BİREYSEL DAĞCILAR İZİN ALMAYACAK
Spordan Sorumlu Devlet Bakanı Fikret Ünlü geçen hafta Federasyon Başkanı Alaatin Karaca'yla yaptığı görüşmelerde bu kararın değişmesi gerektiği yönünde tavsiyede bulundu. Bunun üzerine Genel Sekreter Salih Ceceli iznin artık sadece federasyon faaliyetleri için gerekli olacağını açıkladı. ‘‘Bakanımızın da isteğiyle bireysel dağcıların izin almasına artık gerek yok. Bu kararı alırken dağcılarımızın güvenliğini sağlamayı düşünmüştük. Ama bazı çevreler bu karardan hoşnut kalmadı.’’
FEDERASYON KONTROL ETMEK İSTİYORAlaattin Karaca (Federasyon Başkanı): Dağcılarımızın daha güvenli bir şekilde çalışmaları için çaba gösteriyoruz. Bu izin kararına karşı çıkanlar birkaç rant grubundan başkası değil. Bu işten çıkarı olanlar var. Kazaların yüzde 70'e yakını tecrübesizlikten kaynaklanıyor. Kazalar sebebiyle de Dağcılık Federasyonu hedef tahtası haline getiriliyor. Yoksa dağcılara engel çıkarmak gibi bir niyetimiz yok.

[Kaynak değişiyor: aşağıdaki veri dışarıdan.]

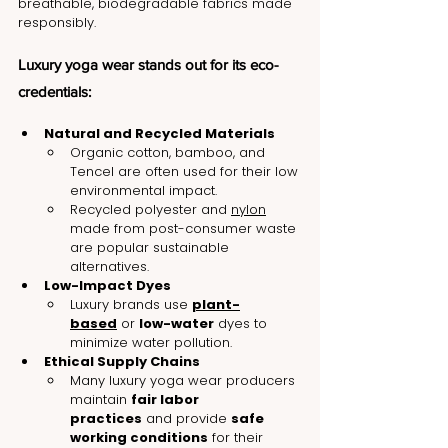
breathable, biodegradable fabrics made 
responsibly.
Luxury yoga wear stands out for its eco-
credentials:
Natural and Recycled Materials
Organic cotton, bamboo, and 
Tencel are often used for their low 
environmental impact.
Recycled polyester and 
nylon
made from post-consumer waste 
are popular sustainable 
alternatives.
Low-Impact Dyes
Luxury brands use 
plant-
based
 or 
low-water
 dyes to 
minimize water pollution.
Ethical Supply Chains
Many luxury yoga wear producers 
maintain 
fair labor 
practices
 and provide 
safe 
working conditions
 for their 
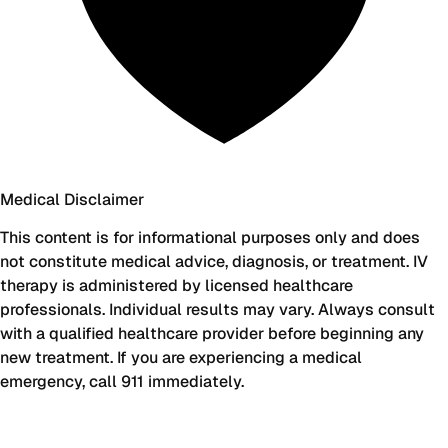
Medical Disclaimer
This content is for informational purposes only and does
not constitute medical advice, diagnosis, or treatment. IV
therapy is administered by licensed healthcare
professionals. Individual results may vary. Always consult
with a qualified healthcare provider before beginning any
new treatment. If you are experiencing a medical
emergency, call 911 immediately.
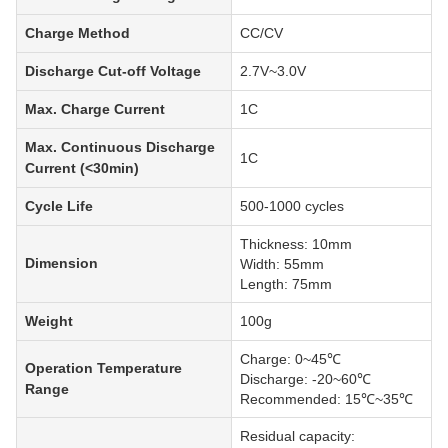
Charge Method
CC/CV
Discharge Cut-off Voltage
2.7V~3.0V
Max. Charge Current
1C
Max. Continuous Discharge
1C
Current (<30min)
Cycle Life
500-1000 cycles
Thickness: 10mm
Dimension
Width: 55mm
Length: 75mm
Weight
100g
Charge: 0~45℃
Operation Temperature
Discharge: -20~60℃
Range
Recommended: 15℃~35℃
Residual capacity:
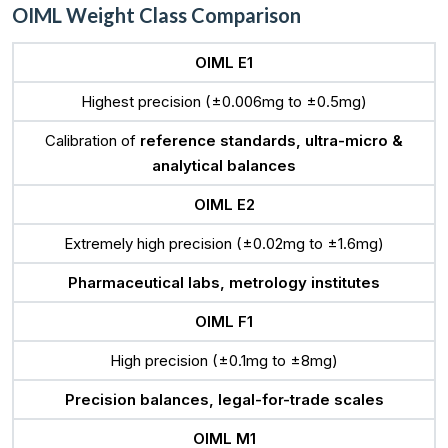
OIML Weight Class Comparison
OIML E1
Highest precision (±0.006mg to ±0.5mg)
Calibration of
reference standards, ultra-micro &
analytical balances
OIML E2
Extremely high precision (±0.02mg to ±1.6mg)
Pharmaceutical labs, metrology institutes
OIML F1
High precision (±0.1mg to ±8mg)
Precision balances, legal-for-trade scales
OIML M1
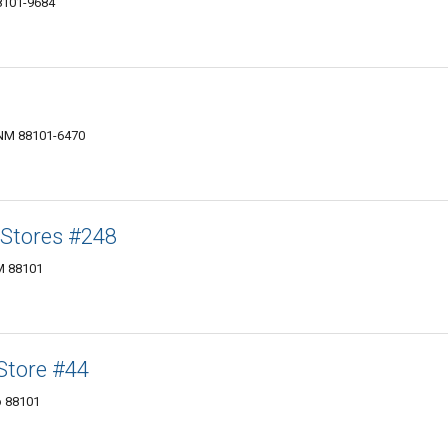
88101-9684
, NM 88101-6470
Stores #248
NM 88101
Store‎ #44
o 88101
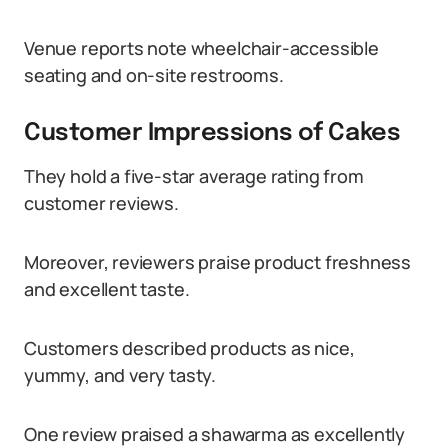
Venue reports note wheelchair-accessible
seating and on-site restrooms.
Customer Impressions of Cakes
They hold a five-star average rating from
customer reviews.
Moreover, reviewers praise product freshness
and excellent taste.
Customers described products as nice,
yummy, and very tasty.
One review praised a shawarma as excellently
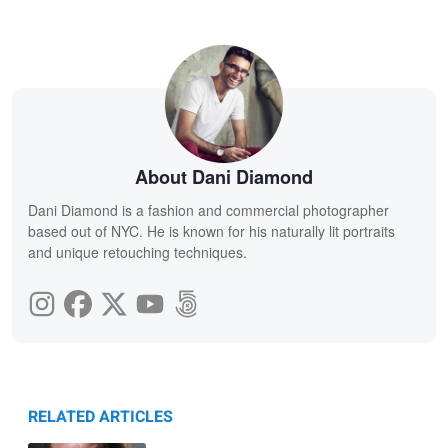
About Dani Diamond
Dani Diamond is a fashion and commercial photographer
based out of NYC. He is known for his naturally lit portraits
and unique retouching techniques.
RELATED ARTICLES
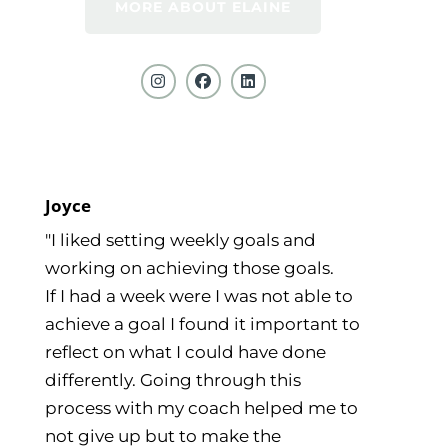
MORE ABOUT ELAINE
Joyce
"I liked setting weekly goals and
working on achieving those goals.
If I had a week were I was not able to
achieve a goal I found it important to
reflect on what I could have done
differently. Going through this
process with my coach helped me to
not give up but to make the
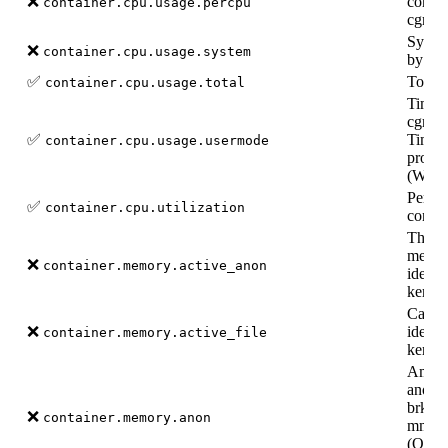
❌
contai
container.cpu.usage.percpu
cgroup
Syste
❌
container.cpu.usage.system
by doc
✅
Total
container.cpu.usage.total
Time s
cgroup
✅
Time s
container.cpu.usage.usermode
proces
(Wind
Percen
✅
container.cpu.utilization
contai
The a
memor
❌
container.memory.active_anon
identi
kernel
Cache
❌
identi
container.memory.active_file
kernel
Amoun
anony
brk(),
❌
container.memory.anon
mma
(Only 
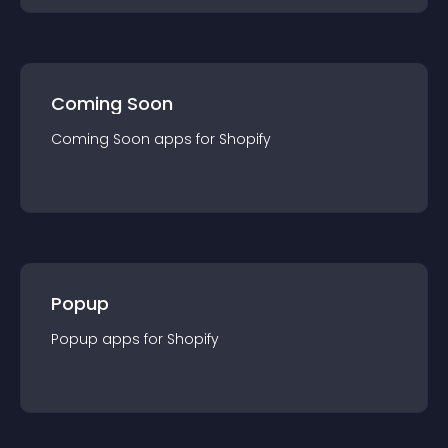
Coming Soon
Coming Soon
app
s for
Shopify
Popup
Popup
app
s for
Shopify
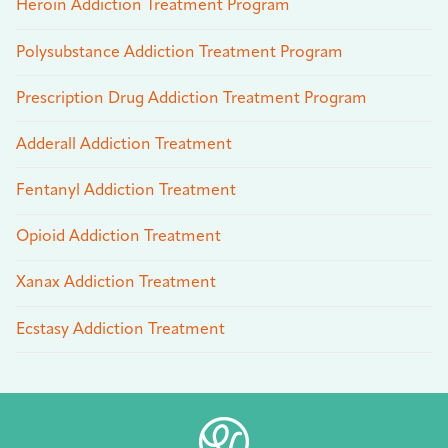
Heroin Addiction Treatment Program
Polysubstance Addiction Treatment Program
Prescription Drug Addiction Treatment Program
Adderall Addiction Treatment
Fentanyl Addiction Treatment
Opioid Addiction Treatment
Xanax Addiction Treatment
Ecstasy Addiction Treatment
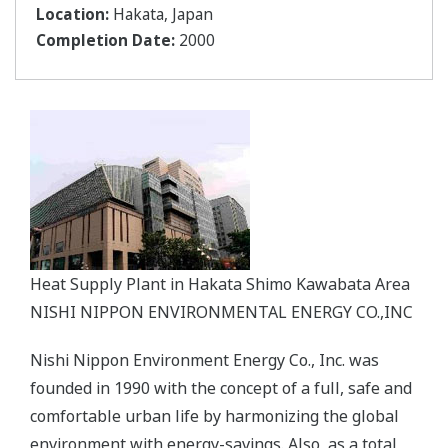
Location:
Hakata, Japan
Completion Date:
2000
Heat Supply Plant in Hakata Shimo Kawabata Area
NISHI NIPPON ENVIRONMENTAL ENERGY CO.,INC
Nishi Nippon Environment Energy Co., Inc. was
founded in 1990 with the concept of a full, safe and
comfortable urban life by harmonizing the global
environment with energy-savings. Also, as a total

DAĞCILAR BÖYLE OLMAZ DİYORNasuh Mahruki: İzin meselesi pratikte mümkün olmayan bir uygulama. Zaten dağcılığın böyle kontrol edilmesine gerek yok. Ankara'dan böyle bir mekanizmayı yürütmek, yani merkezi otoriteden izin almak mümkün değil. Belki yerel makamlar vasıtasıyla bir haber verme sistemi olabilir. Mesela dağın bulunduğu bölgede jandarmaya haber verme şeklinde olabilir. Ağrı Dağı'na izinsiz çıkılmaması normal. Ama tüm dağları nasıl kontrol edeceksiniz?
Uğur Uluocak: Öncelikle bu karar tamamen vatandaşlık hakkına, özgürlüklere aykırı. Bunun dışında sadece sorun çıkartır. Jandarmaya emir gidecek, onlar da kendilerince tüm dağcıları denetlemeye çalışacaklar. Federasyonun da şu andaki yapısıyla bunu yürütmesi mümkün değil. İzin yoluyla güvenliği artırmak ise mümkün değil. Kişi, güvenliğinden kendisi sorumludur. Yurt dışında da durum böyledir. Federasyonun görevi böyle kararlar yerine rehberlik ve eğitmenlik kurumunu geliştirmek olmalıdır.
Tunç Fındık: Aklıbaşında her dağcı zaten bilgilendirme yapar. Ben de her tırmanıştan önce aileme veya güvendiğim birine haber bırakıyorum. Ama bu izin alma zorunluluğu bir kere seyahat özgürlüğünü kısıtlıyor. İzin zorunluluğu dağcıların güvenliğini artırmaz. Alınabilecek önlem de arama-kurtarma faaliyetlerinin geliştirilmesidir.